* Requirement *
Scan the entries below. Return every line that includes "which".

Dataset items

※ ※ ※

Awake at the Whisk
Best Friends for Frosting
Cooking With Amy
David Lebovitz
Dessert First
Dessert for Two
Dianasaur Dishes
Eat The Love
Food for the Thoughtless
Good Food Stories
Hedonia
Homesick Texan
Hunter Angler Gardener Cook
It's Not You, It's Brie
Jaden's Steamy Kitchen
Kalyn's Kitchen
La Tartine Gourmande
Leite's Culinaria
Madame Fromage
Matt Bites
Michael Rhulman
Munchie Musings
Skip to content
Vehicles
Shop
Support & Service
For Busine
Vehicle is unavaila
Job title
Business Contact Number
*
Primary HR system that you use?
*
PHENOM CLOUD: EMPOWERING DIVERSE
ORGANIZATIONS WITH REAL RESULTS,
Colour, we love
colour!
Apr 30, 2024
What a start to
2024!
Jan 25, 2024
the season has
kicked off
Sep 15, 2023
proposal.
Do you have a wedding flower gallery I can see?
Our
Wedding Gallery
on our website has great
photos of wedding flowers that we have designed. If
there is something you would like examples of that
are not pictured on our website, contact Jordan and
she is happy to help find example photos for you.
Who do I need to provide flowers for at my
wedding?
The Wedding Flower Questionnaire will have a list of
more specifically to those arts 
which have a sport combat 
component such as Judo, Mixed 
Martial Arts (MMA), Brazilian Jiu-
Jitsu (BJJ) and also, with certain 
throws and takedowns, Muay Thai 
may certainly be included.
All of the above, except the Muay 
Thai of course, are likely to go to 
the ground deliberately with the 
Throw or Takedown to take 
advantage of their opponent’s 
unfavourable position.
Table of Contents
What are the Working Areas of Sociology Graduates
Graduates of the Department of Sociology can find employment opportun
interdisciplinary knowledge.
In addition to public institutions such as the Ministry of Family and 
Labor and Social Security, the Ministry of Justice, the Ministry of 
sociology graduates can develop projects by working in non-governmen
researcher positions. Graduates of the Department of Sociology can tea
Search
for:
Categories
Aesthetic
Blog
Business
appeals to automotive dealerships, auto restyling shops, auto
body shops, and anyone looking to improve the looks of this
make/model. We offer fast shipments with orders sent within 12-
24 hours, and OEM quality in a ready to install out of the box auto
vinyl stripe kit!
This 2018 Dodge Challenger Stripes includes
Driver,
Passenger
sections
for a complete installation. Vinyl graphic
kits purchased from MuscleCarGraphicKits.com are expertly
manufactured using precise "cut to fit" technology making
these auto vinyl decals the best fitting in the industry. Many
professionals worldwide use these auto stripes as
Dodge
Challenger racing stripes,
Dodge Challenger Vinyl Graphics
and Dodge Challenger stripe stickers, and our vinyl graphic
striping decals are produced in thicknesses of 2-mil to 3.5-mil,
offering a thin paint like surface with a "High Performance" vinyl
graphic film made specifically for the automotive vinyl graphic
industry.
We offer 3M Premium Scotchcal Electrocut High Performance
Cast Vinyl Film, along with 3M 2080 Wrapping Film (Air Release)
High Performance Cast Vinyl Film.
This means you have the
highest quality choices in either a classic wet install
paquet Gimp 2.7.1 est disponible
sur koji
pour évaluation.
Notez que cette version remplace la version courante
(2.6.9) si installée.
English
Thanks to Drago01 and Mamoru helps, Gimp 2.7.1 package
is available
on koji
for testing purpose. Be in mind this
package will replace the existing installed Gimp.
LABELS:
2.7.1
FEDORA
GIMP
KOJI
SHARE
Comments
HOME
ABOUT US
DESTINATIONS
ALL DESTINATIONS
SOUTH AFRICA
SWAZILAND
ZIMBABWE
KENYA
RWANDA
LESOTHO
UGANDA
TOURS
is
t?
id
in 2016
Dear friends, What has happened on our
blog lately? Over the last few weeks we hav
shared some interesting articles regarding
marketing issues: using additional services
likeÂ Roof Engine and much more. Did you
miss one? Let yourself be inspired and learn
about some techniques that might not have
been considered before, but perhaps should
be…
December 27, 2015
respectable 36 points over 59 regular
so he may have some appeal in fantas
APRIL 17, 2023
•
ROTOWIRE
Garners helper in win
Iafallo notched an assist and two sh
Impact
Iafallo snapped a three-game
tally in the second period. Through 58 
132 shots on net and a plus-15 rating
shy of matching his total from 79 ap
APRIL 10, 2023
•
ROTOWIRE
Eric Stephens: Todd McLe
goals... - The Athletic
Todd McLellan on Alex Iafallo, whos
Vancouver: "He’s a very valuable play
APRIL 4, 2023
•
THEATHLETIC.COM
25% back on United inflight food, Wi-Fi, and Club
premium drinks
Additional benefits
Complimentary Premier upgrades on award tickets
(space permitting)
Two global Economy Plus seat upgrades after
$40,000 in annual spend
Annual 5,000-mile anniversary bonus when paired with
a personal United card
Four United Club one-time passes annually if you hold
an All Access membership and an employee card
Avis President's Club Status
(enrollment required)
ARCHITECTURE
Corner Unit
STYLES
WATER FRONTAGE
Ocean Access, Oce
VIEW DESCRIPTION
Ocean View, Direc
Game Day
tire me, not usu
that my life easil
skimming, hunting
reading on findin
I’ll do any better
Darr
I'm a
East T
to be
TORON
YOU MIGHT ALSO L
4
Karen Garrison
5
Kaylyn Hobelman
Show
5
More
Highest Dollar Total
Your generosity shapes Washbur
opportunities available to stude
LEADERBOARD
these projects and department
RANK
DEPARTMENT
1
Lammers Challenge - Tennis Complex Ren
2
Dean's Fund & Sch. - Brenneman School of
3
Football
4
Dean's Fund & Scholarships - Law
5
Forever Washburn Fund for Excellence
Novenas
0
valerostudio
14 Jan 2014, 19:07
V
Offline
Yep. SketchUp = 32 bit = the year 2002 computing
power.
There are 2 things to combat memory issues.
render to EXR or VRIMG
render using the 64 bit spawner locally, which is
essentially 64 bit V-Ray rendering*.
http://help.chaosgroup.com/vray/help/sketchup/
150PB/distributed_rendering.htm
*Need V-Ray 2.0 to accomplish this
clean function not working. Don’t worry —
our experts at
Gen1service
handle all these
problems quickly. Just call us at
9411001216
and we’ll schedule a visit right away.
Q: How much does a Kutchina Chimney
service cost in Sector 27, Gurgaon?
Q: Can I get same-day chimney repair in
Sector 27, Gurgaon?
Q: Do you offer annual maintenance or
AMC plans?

※ ※ ※

* Expected answer *
which have a sport combat 
render using the 64 bit spawner locally, which is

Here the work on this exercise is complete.